Goods from illegal Israeli settlements in the occupied West Bank have been bypassing European Union (EU) laws and profiting from the preferential trade tariffs with the EU, MEMO has learnt.
The EU has admitted that it has become "impossible" to monitor the source of goods imported to Europe from Israel despite a legal obligation to implement a policy of differentiating between Israel and settlement activities within its multibillion dollar bilateral trade relations.
Documents obtained under EU freedom of information rules seen by MEMO revealed that it has become "impossible" for the EU to differentiate between Israel and the Green Line following the introduction of a "new 7 digit zip code system".

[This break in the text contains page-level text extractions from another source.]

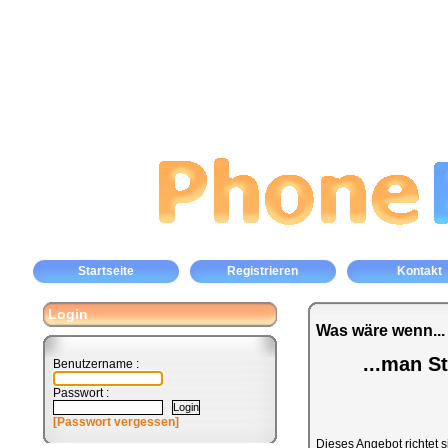
Startseite
Registrieren
Kontakt
Login
Was wäre wenn...
...man S
Benutzername :
Passwort :
[Passwort vergessen]
Dieses Angebot richtet s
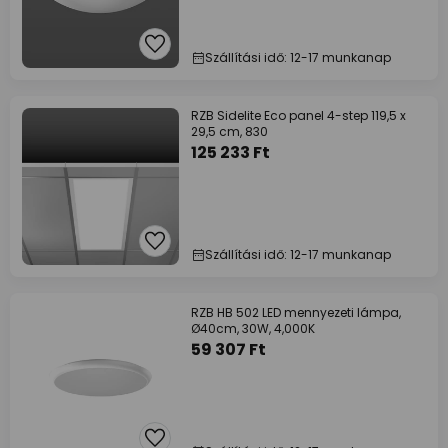
Szállítási idő: 12-17 munkanap
RZB Sidelite Eco panel 4-step 119,5 x
29,5 cm, 830
125 233 Ft
Szállítási idő: 12-17 munkanap
RZB HB 502 LED mennyezeti lámpa,
Ø40cm, 30W, 4,000K
59 307 Ft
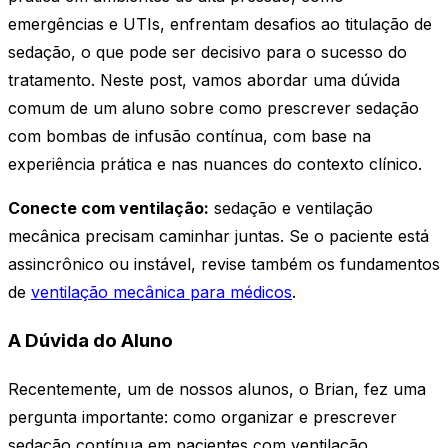
emergências e UTIs, enfrentam desafios ao titulação de
sedação, o que pode ser decisivo para o sucesso do
tratamento. Neste post, vamos abordar uma dúvida
comum de um aluno sobre como prescrever sedação
com bombas de infusão contínua, com base na
experiência prática e nas nuances do contexto clínico.
Conecte com ventilação:
sedação e ventilação
mecânica precisam caminhar juntas. Se o paciente está
assincrônico ou instável, revise também os fundamentos
de
ventilação mecânica para médicos
.
A Dúvida do Aluno
Recentemente, um de nossos alunos, o Brian, fez uma
pergunta importante: como organizar e prescrever
sedação contínua em pacientes com ventilação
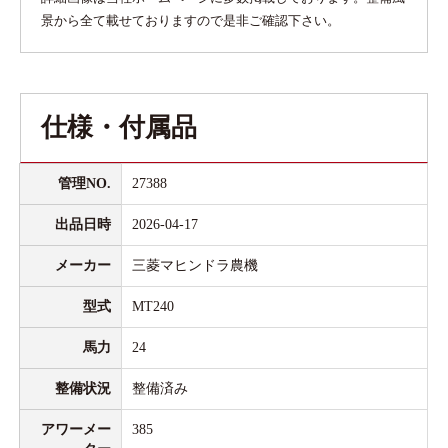
景から全て載せておりますので是非ご確認下さい。
仕様・付属品
管理NO.
27388
出品日時
2026-04-17
メーカー
三菱マヒンドラ農機
型式
MT240
馬力
24
整備状況
整備済み
アワーメー
385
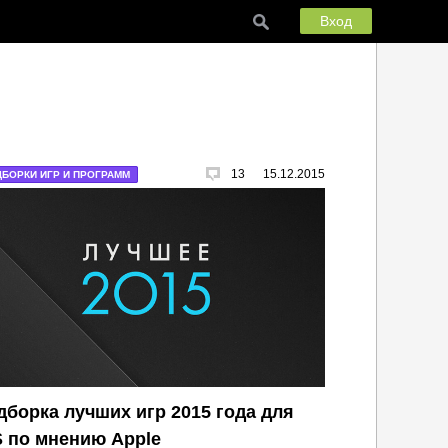
Вход
13
15.12.2015
БОРКИ ИГР И ПРОГРАММ
дборка лучших игр 2015 года для
S по мнению Apple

Notes from a meeting in June between Israeli Minister of Economy, Eli Cohen, and Lars Faaborg-Andersen, then the EU's ambassador in Tel Aviv, state that the new zip code is "impossible for the delegation to follow" and the "EU requested Israel's input to address the issue".
The EU delegation confirmed that the European side suggested using a different method to ensure that settlement products are not granted the same preferential treatment Israel gets under existing trade rules, but the reply from the Israeli side was that "the current system is very effective and that the arrangement operates in a very satisfactory manner".
It's unclear if the new zip code system introduced four years ago was intended to circumvent tariff rules that differentiate between Israel and the occupied territories. However "despite having rather fewer people than China" said the Israel's Haaretz newspaper, "Israel [is] switching to a rather more complicated 7-digit postal code system".
The EU delegation repeated its stance on the differentiation rules but the admission by the EU Ambassador Faaborg-Andersen indicates that under his term, EU trade rules have been flouted for four years.
A researcher at the influential European Council on Foreign Relations (ECFR) explained to MEMO details of the trade agreement between the EU and Israel. The EU and its member states, like the rest of the international community, do not recognise any legal or de facto Israeli sovereignty over the Occupied Palestinian Territories. This duty of non-recognition is based on international law, resulting in a legal obligation to clearly differentiate between Israel and its activities beyond the Green Line within their bilateral relations.
Asked how far the EU could go to uphold its own trade rules, ECFR representative said that the EU will not be able to completely terminate its trade agreement with Tel Aviv but if it really insisted on being faithful to its rules, then Brussels could cancel all its preferential trade deals with Israel until it clearly distinguishes between itself and the territory beyond the Green Line. In the meantime the EU and Israel could maintain a non-preferential trade agreement.